The last writer is on a plane back to where he or she came from. The last reading, the last reception, the last horrified parent walking out at an instance of the f-word. The last manuscript consultation, the last workshop, the last coffee run. Writers at Work is over, and I am a little sad, a lot exhausted, pretty over-stimulated, and I am probably feeling some other emotions in the mix, as well.
I had to have a brief cry about five or six times yesterday. I am a crier, but that's a lot even for me. Why, I really can't say. I slept in the afternoon. The historian made sure the swamp cooler was working (even though we really need to get a new one, which entails research about getting the right kind, etc., which takes time, time I didn't have because it was hot and I really needed a nap), a gesture of loving kindness that brought about one of the brief cries. When we went to the farmer's market in the morning, which usually is a big high for me, it just seemed like so. many. people. that we kind of had to move right on out of there.

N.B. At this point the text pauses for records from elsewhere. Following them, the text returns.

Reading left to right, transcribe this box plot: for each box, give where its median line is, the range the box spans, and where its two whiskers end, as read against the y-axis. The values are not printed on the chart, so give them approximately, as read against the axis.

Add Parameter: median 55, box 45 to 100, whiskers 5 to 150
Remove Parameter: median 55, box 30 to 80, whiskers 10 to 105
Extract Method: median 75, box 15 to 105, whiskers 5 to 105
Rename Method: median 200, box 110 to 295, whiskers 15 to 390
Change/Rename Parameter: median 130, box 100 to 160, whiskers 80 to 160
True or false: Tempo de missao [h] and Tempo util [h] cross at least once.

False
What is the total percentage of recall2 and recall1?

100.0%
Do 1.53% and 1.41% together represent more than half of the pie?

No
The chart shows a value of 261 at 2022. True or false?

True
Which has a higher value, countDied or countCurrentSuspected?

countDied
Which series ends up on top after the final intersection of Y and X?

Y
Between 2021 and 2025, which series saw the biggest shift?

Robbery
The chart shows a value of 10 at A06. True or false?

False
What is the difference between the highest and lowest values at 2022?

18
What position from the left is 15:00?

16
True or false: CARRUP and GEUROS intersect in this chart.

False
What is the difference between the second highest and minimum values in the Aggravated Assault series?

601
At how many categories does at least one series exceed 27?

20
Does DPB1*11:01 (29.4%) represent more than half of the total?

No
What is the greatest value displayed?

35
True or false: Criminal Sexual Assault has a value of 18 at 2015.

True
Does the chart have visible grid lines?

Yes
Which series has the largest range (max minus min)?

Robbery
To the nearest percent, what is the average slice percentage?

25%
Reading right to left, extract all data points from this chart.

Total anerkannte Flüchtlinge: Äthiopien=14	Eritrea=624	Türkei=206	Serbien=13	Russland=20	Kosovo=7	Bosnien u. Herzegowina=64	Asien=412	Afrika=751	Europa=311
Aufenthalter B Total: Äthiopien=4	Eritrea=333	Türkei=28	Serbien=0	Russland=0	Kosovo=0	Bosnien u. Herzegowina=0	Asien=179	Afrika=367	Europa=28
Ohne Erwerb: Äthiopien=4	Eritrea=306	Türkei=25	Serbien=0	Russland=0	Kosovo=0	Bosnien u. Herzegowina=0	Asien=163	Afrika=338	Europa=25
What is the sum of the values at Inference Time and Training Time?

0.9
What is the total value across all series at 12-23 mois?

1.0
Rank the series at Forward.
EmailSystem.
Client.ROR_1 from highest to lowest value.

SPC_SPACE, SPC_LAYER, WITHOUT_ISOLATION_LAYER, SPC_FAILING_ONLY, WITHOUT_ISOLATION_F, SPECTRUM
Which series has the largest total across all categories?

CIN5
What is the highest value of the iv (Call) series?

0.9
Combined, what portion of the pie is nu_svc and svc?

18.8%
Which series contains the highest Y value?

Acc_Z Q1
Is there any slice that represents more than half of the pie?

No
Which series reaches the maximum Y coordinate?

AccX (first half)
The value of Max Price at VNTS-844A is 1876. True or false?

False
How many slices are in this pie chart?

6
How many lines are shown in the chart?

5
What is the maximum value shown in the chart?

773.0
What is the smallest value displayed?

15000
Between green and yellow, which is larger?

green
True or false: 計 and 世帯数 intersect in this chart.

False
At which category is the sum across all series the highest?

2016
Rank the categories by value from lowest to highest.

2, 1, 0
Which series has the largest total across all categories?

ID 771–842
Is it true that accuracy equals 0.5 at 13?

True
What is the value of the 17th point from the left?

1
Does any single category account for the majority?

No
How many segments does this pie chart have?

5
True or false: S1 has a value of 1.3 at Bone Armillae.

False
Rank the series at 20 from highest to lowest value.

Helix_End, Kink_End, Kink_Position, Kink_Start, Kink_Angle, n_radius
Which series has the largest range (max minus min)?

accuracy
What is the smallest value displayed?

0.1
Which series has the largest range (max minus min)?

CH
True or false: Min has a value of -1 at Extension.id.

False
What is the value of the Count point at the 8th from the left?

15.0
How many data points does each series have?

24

Anyway, last night, after we came home from our movie (Once, which I highly, highly recommend--a straightforward music-based movie, and it is wonderful music, that is just the kind of thing we all need sometimes), I went straight to this laptop and started composing a poem. That's a good feeling at any time. I was listening to the new Feist (again, highly recommended) and then to Martina Topley-Bird and then to Massive Attack. Dear reader, I composed straight through three cds. That's how good it was to write a poem. I intend for this to be the beginning of a stretch of creativity the likes of which the megastore hasn't seen in quite some time. If it involves some random crying, so be it.